§ **TO DO**: Return all of the lines below exactly as they are.

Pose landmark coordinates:
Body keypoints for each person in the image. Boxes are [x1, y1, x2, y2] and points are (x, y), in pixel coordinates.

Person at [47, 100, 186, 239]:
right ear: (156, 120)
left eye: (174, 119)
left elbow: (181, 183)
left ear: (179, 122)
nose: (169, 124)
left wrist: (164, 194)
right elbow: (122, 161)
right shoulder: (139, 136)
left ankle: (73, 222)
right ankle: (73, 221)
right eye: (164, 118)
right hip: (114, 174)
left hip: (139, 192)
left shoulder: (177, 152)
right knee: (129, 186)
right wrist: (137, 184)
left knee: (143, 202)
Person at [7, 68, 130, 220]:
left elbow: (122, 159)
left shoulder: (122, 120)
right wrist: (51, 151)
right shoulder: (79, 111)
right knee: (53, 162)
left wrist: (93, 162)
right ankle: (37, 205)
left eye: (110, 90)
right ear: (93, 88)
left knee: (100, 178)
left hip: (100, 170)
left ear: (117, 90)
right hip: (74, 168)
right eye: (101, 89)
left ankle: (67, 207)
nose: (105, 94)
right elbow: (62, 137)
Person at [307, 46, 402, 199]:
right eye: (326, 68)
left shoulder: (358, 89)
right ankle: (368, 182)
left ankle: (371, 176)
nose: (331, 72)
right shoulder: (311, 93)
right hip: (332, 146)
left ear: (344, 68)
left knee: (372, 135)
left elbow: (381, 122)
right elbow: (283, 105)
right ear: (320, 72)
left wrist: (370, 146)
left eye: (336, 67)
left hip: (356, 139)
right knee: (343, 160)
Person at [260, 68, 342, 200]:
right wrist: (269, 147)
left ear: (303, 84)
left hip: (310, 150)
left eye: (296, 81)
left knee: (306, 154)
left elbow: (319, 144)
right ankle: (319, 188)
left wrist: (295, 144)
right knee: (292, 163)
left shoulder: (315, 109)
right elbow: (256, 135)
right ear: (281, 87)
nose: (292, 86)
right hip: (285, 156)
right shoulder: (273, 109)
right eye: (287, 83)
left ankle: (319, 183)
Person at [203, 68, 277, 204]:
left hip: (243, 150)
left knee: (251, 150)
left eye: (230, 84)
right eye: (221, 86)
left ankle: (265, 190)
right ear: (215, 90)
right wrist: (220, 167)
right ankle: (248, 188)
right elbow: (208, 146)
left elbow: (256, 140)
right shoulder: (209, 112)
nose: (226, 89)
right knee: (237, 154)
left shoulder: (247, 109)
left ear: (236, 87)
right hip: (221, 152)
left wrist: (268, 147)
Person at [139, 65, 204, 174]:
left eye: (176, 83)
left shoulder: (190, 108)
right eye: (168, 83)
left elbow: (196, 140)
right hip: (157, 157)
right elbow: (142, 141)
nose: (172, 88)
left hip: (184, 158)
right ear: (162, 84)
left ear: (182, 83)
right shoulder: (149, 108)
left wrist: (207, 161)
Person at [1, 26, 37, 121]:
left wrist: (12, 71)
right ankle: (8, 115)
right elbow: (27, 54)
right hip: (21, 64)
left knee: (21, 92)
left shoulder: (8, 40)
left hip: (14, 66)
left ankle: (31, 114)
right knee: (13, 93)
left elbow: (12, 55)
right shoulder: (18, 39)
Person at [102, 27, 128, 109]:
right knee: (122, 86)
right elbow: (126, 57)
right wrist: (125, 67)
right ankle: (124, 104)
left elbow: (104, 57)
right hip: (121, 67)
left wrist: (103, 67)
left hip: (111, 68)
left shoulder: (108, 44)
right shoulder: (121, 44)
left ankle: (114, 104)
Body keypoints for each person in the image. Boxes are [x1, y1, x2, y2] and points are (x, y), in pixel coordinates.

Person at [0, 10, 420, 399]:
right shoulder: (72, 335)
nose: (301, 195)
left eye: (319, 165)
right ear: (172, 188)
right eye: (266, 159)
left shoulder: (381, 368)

§ **RESPONSE FOR THIS EXERCISE**:
Body keypoints for each person in the image. Boxes are [x1, y1, x2, y2] and points are (x, y), in pixel coordinates.

Person at [47, 100, 186, 239]:
right ear: (156, 120)
left eye: (174, 119)
left elbow: (181, 183)
left ear: (179, 122)
nose: (169, 124)
left wrist: (164, 194)
right elbow: (122, 161)
right shoulder: (139, 136)
left ankle: (73, 222)
right ankle: (73, 221)
right eye: (164, 118)
right hip: (114, 174)
left hip: (139, 192)
left shoulder: (177, 152)
right knee: (129, 186)
right wrist: (137, 184)
left knee: (143, 202)
Person at [7, 68, 130, 220]:
left elbow: (122, 159)
left shoulder: (122, 120)
right wrist: (51, 151)
right shoulder: (79, 111)
right knee: (53, 162)
left wrist: (93, 162)
right ankle: (37, 205)
left eye: (110, 90)
right ear: (93, 88)
left knee: (100, 178)
left hip: (100, 170)
left ear: (117, 90)
right hip: (74, 168)
right eye: (101, 89)
left ankle: (67, 207)
nose: (105, 94)
right elbow: (62, 137)
Person at [307, 46, 402, 199]:
right eye: (326, 68)
left shoulder: (358, 89)
right ankle: (368, 182)
left ankle: (371, 176)
nose: (331, 72)
right shoulder: (311, 93)
right hip: (332, 146)
left ear: (344, 68)
left knee: (372, 135)
left elbow: (381, 122)
right elbow: (283, 105)
right ear: (320, 72)
left wrist: (370, 146)
left eye: (336, 67)
left hip: (356, 139)
right knee: (343, 160)
Person at [260, 68, 342, 200]:
right wrist: (269, 147)
left ear: (303, 84)
left hip: (310, 150)
left eye: (296, 81)
left knee: (306, 154)
left elbow: (319, 144)
right ankle: (319, 188)
left wrist: (295, 144)
right knee: (292, 163)
left shoulder: (315, 109)
right elbow: (256, 135)
right ear: (281, 87)
nose: (292, 86)
right hip: (285, 156)
right shoulder: (273, 109)
right eye: (287, 83)
left ankle: (319, 183)
Person at [203, 68, 277, 204]:
left hip: (243, 150)
left knee: (251, 150)
left eye: (230, 84)
right eye: (221, 86)
left ankle: (265, 190)
right ear: (215, 90)
right wrist: (220, 167)
right ankle: (248, 188)
right elbow: (208, 146)
left elbow: (256, 140)
right shoulder: (209, 112)
nose: (226, 89)
right knee: (237, 154)
left shoulder: (247, 109)
left ear: (236, 87)
right hip: (221, 152)
left wrist: (268, 147)
Person at [139, 65, 204, 174]:
left eye: (176, 83)
left shoulder: (190, 108)
right eye: (168, 83)
left elbow: (196, 140)
right hip: (157, 157)
right elbow: (142, 141)
nose: (172, 88)
left hip: (184, 158)
right ear: (162, 84)
left ear: (182, 83)
right shoulder: (149, 108)
left wrist: (207, 161)
Person at [1, 26, 37, 121]:
left wrist: (12, 71)
right ankle: (8, 115)
right elbow: (27, 54)
right hip: (21, 64)
left knee: (21, 92)
left shoulder: (8, 40)
left hip: (14, 66)
left ankle: (31, 114)
right knee: (13, 93)
left elbow: (12, 55)
right shoulder: (18, 39)
Person at [102, 27, 128, 109]:
right knee: (122, 86)
right elbow: (126, 57)
right wrist: (125, 67)
right ankle: (124, 104)
left elbow: (104, 57)
right hip: (121, 67)
left wrist: (103, 67)
left hip: (111, 68)
left shoulder: (108, 44)
right shoulder: (121, 44)
left ankle: (114, 104)
Body keypoints for each person in the image. Boxes are [x1, y1, x2, y2] and points are (x, y), in pixel coordinates.

Person at [0, 10, 420, 399]:
right shoulder: (72, 335)
nose: (301, 195)
left eye: (319, 165)
right ear: (172, 188)
right eye: (266, 159)
left shoulder: (381, 368)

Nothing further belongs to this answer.